Меня мучили кошмары. Я не знала, ночь на дворе или день. Мне снилось, будто я в утробе большущей зверюги и она медленно меня переваривает. Как-то раз я закричала, и пришел Ноно. Он гладил меня по лицу. Говорил ласково, как с ребенком. Когда он хотел вернуться на свои картонки, я не отпустила его. Обняла крепко, изо всех сил. Я чувствовала мускулы на его спине, тугие, как канаты. Он лег рядом со мной и погасил лампу. Все его тело напряглось, он дрожал, и, сама не знаю почему, мне показалось странным, что это он боится, а не я. В тот раз мы ничего такого не делали, я просто уснула, прижавшись к нему. Ноно не шевелился. Он обнимал меня одной рукой, дышал мне в шею. А однажды вечером взял меня, очень-очень бережно. Все извинялся, спрашивал: «Тебе больно?» У меня это было в первый раз, но почему-то я не была потрясена. Казалось, будто я уже давно все это знала.
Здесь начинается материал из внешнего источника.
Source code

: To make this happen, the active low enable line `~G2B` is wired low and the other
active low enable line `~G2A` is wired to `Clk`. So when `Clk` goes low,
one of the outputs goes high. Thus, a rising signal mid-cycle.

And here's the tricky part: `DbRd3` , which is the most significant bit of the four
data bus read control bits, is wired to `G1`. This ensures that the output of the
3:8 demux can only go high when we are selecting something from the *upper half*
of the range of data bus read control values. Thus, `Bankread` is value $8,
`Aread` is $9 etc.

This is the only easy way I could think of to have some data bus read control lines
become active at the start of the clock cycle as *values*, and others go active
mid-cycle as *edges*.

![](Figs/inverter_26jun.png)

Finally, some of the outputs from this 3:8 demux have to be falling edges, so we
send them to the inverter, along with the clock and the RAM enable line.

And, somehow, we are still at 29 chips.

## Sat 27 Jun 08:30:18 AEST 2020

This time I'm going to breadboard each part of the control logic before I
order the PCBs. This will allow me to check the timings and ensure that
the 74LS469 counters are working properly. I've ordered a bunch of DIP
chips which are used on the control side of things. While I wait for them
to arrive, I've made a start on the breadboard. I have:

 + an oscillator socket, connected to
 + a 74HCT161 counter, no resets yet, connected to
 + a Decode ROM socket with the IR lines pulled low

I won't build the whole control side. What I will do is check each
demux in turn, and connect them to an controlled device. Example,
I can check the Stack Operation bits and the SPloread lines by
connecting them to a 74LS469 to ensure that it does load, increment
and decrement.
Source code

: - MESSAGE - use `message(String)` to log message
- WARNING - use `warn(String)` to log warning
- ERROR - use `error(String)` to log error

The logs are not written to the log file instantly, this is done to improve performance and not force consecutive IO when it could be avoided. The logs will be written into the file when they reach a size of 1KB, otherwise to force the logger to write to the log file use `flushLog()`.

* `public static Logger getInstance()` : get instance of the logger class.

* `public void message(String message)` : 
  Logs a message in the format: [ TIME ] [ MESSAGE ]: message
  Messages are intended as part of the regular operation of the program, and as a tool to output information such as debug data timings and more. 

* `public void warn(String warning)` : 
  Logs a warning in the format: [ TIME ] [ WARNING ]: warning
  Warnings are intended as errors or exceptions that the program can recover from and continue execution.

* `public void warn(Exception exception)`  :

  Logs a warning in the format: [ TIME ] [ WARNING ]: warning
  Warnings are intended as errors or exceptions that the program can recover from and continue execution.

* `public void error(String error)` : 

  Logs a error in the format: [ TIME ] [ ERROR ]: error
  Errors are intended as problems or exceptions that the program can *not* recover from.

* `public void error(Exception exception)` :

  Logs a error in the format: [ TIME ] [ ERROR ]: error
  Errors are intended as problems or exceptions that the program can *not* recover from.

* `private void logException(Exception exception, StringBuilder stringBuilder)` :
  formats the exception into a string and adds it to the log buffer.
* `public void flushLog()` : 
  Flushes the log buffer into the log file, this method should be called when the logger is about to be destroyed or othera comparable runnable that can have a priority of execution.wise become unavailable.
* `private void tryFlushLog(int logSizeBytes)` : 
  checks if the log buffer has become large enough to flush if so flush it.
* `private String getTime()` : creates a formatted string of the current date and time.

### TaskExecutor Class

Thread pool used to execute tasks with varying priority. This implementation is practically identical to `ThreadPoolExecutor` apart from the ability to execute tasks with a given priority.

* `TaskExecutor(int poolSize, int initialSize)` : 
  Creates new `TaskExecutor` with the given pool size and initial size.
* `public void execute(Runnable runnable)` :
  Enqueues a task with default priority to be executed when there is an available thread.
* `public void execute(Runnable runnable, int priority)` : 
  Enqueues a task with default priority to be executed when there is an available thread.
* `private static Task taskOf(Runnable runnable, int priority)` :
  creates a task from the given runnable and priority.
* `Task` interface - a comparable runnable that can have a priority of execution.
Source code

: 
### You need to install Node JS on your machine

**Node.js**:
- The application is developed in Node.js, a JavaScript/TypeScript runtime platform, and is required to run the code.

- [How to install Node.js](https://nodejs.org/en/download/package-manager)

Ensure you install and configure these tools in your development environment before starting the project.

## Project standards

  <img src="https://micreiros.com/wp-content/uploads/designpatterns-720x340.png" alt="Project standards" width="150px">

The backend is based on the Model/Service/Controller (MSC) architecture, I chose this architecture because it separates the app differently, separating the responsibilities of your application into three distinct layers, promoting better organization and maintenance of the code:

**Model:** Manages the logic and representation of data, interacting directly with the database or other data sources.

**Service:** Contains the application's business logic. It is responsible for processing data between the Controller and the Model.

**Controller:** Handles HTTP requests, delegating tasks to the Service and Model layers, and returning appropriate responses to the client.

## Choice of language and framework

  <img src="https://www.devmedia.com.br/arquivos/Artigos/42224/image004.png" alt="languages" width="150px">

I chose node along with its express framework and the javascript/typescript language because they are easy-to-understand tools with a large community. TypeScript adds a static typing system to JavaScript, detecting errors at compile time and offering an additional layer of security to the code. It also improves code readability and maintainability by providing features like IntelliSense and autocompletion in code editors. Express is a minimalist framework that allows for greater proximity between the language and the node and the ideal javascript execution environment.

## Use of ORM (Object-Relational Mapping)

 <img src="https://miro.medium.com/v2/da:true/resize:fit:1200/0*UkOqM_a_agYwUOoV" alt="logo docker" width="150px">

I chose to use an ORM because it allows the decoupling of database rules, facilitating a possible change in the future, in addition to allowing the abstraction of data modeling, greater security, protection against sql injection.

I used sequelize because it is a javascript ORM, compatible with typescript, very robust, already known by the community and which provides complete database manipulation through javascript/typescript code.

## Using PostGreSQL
Потом мне стало получше. Я начала вставать, смогла дойти до кухни. Я спрашивала Ноно, когда он завтракал: «Хорошая сегодня погода?» — «Подожди, сейчас посмотрю». Он вставал на табурет, открывал форточку и ухитрялся, извиваясь, до пояса протиснуться в люк, через который проходил свет. Спрыгивал, на футболке оставались следы сажи. «Небо синее-синее». Он все ждал, когда я смогу прокатиться с ним на мотоцикле.

Через какое-то время я в первый раз вышла, поднялась по лестнице, что вела от дверей гаража, и в лифте наверх. Это было утром, Ноно ушел тренироваться в спортивный зал. Стояла тишина, только лифт на каждом этаже вздрагивал. Я поднялась высоко, на пятнадцатый этаж. Там была какая-то контора, страховая, адвокатская или нотариальная, что ли. Я прошла прямо через контору к большому окну. Секретарши увидели меня — черную девчонку с копной волос, в потертых джинсах, с неподвижным взглядом — и очень испугались. Наверно, я тогда впервые поняла, что и сама могу нагнать страху, — не всё мне бояться.

Я прижалась лбом к стеклу и смотрела, смотрела. Ноги у меня словно приросли к полу, голова закружилась. Еще никогда я не видела город с такой высоты. Внизу были улицы, крыши, многоэтажные дома, большие бульвары тянулись, насколько хватал глаз, и площади, и сады, а еще дальше — холмы и даже извивы реки, блестевшей под солнцем. Это было совсем как на том высоком берегу, на кладбище над морем, где чайки парили в небе. Там и сям клубился дым, поблескивали машины, маленькие, как жуки-скарабеи. Голова плыла от шума, глухой непрерывный гул поднимался отовсюду, то и дело рассекаемый автомобильными гудками, полицейскими сиренами, воем «скорой помощи». Мои руки упирались в толстое стекло, и я не могла оторвать глаз от того, что видела. Небо было перечеркнуто большой черной тучей, и с одной стороны высовывались лучи солнца, а с другой лучи дождя! Клянусь вам, я в жизни не видела ничего прекраснее!